With regards to the lack of interest in fashion in geek culture, you noted what is probably the main reason - that geek culture is (still) very masculine, while the fashion world is overwhelmingly female/feminine. But I think you also hit on another explanation.

You note that clothing among geeks tends to be loud and obvious (with the popularity of corsets and costumes as examples), while clothing in fashion is much more subtle. It seems to me that subtlety is generally somewhat alien to geek culture. Geeky stuff tends to be all about superlatives: the biggest, the longest, the most complex, the cleverest, the sexiest, the most expensive. Look at video games and comics: in general, everything's over the top. The ideas that you can say more with less, and that the devil's in the details, are not widely found in geek culture; but they're essential to fashion. Obviously I'm massively generalising here, but there does seem to be a significant difference in attitudes.

Anonymous said...

I think you bring out very well those aspects of geekdom that not many geeks are willing to subject to a conscious, considered, and uncomfortable interrogation--that geekdom relies on mainstream culture to give shape to its identity, and that geekdom is not always shorthand for subversive and/or aesthetically pleasing thinking and practise.

What I'd like to add to your points about fashion being a foreign language for geeks is this: the wearing (and sometimes appropriation) of Japanese street fashion by Western geeks. For full disclosure, I wear Japanese street fashion myself, specifically classical lolita, and I am a Thai person born and raised in England. I've been a part of the lolita fashion community for about 8 years; I wouldn't say it is a definite part of my identity, but it is certainly a fashion I greatly enjoy, i.e. I am not a loli but I sometimes wear lolita clothes. (I am not sure if that makes me a self-hating weeaboo or not.) I entered the fashion because I was a bit of a baby bat in my teen years, and I just couldn't find many images of POC--particularly Asian people--wearing gothic fashion. Finding Japanese gothic lolita was oddly self-affirming, though I now question my participation in the fashion.

Although loli is partly drawn from various sources of Western European fashion, it is not actual historical costume. It does not seek to accurately reconstruct period costume but instead aims to give a general impression of old-fashioned frilly clothes. With its layered petticoats and tight bodices, it is coded as overwhelmingly, exaggeratedly feminine. There is boy-style but even this has shapes and textures associated with femininity, all curves and frills. Note that in the West, cross-dressing men, trans women, and trans feminine people who wear this fashion are sometimes colloquially all lumped together under the category of "brolita"; a questionable practise, and an extension of unsatisfactorily conventional attitudes towards binary gender identities and presentations.

### Information given

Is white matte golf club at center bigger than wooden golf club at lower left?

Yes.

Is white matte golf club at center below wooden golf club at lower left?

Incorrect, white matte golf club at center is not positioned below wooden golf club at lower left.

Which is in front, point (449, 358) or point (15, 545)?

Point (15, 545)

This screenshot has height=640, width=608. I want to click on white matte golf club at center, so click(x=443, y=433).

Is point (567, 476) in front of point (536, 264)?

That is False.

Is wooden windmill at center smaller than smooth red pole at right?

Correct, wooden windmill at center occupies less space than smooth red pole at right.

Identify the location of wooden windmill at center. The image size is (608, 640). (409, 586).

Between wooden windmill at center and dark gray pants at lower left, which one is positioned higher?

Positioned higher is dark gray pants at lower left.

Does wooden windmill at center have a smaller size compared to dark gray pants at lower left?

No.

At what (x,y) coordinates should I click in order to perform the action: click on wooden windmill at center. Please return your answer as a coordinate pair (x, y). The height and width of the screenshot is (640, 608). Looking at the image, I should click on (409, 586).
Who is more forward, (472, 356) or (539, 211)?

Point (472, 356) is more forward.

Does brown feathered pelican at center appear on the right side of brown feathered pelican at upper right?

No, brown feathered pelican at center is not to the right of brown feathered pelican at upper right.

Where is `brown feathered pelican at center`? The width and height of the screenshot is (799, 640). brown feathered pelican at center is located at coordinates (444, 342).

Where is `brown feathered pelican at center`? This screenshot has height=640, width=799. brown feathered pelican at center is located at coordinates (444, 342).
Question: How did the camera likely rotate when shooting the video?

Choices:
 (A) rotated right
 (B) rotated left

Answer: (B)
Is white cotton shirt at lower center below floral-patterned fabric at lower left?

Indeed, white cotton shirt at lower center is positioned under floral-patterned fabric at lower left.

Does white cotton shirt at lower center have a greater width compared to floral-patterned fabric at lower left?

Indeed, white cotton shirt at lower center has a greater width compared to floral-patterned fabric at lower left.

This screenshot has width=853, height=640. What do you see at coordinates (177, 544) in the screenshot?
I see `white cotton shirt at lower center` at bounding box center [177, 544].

### Stated task A
From the comments on geeks and fashion, repeat the wording starting with "What I'd like" and going on through "in the fashion.".
### Stated task B
According to the comments on geeks and fashion, why did the commenter who wears classical lolita first take up that fashion?
### Stated task C
Resume the comments on geeks and fashion, starting after their last sentence.
The listing was taken from a separate source.

### Task output A
What I'd like to add to your points about fashion being a foreign language for geeks is this: the wearing (and sometimes appropriation) of Japanese street fashion by Western geeks. For full disclosure, I wear Japanese street fashion myself, specifically classical lolita, and I am a Thai person born and raised in England. I've been a part of the lolita fashion community for about 8 years; I wouldn't say it is a definite part of my identity, but it is certainly a fashion I greatly enjoy, i.e. I am not a loli but I sometimes wear lolita clothes. (I am not sure if that makes me a self-hating weeaboo or not.) I entered the fashion because I was a bit of a baby bat in my teen years, and I just couldn't find many images of POC--particularly Asian people--wearing gothic fashion. Finding Japanese gothic lolita was oddly self-affirming, though I now question my participation in the fashion.

### Task output B
As a teenager, the commenter was a bit of a baby bat and couldn't find many images of people of color, particularly Asian people, wearing gothic fashion. Finding Japanese gothic lolita felt oddly self-affirming.

### Task output C
Not all wearers of lolis identify as geeks, though I notice quite a few do. Some wearers of loli are unwilling to admit their weeaboo tendencies. Either way, for these people, this fashion is lent extra charm because it hails from Japan, often resulting in pretty disgusting exoticising attitudes towards the country. Worn in the west, lolis can remain outside the mainstream while making several very obvious statement about it, the loudest of which is, 'I reject high street fashion for ridiculously expensive Japanese clothes I found while spending too much time on the internet.' The fashion's strongly coded femininity can be, depending on the wearer, self-consciously treated as an amusing contrast to their otherwise "un-girly" disposition (the internalised "exceptional geek girl" attitude), an expression of their truly princess-like selves, and so on. Somehow they have found satisfaction through neither elaborate costuming nor the frillier trends of high street fashion, but this particular iteration of Japanese street fashion.

I also note the similarities between styles of consumption, though obviously this holds for plenty of other things--many lolis quickly learn the lingo, how to tap into the second-hand market, to collect as many items as possible, to lust after coveted prints, and to be very resilient towards questioning why they like what they like. Loli becomes not a fashion, a pattern of consumption, but a whole identity.

Fish Monkey said...

Hi Furious pear Pie!

First of all, thanks for linking your blog. Amazing stuff.

And yes, you are absolutely right; I kind of vacillated about whether to define what I mean by geeks, since there are so many, but basically my experience as a fantasy writer lies primarily with SF/F fandoms; while otaku and cos-players, for example, certainly would also qualify, I didn't include them as clothing is actually a part of their identity more often than not; the same goes for a variety of fashion geeks, of course.

I also left out steampunk, since this is one of the geek subcultures very much centered on the clothing, and embodies several of the points you bring up -- such as creating a feel with the costume rather than being specifically representative of a particular time, invisibility of PoCs, and rampant Orientalism and appropriation.

Thanks so much for commenting!

Anonymous said...

Oh, thank you for your kind words, and indeed for writing this post in the first place! :-{D I felt I could add stuff about lolita fashion because it seemed you'd left a space for other people to talk about their experiences.

There's also another thread in your post I want to pick up and expand upon, which is social ineptitude and how it relates to self-fashioning. Firstly, let me say that my own awkwardness definitely isn't the same kind of behaviour that enables male geeks to harrass women at conventions (and, arguably, write women in really creepy ways, because oh these men, especially male geeks, are especially incapable of understanding "mysterious" women and their seasons!). But it is kind of a point of identity for me as it does shape how I inhabit and relate to the world. I'll spare you all the stories; suffice to say that I am both extremely shy and introverted with few friends and avoid large parties as much as possible. I have made basically all of my friends via the internet. The people closest to me understand how to help me manage myself when I need to be functional in social situations. I don't think I am sad or anything, it's just how I am.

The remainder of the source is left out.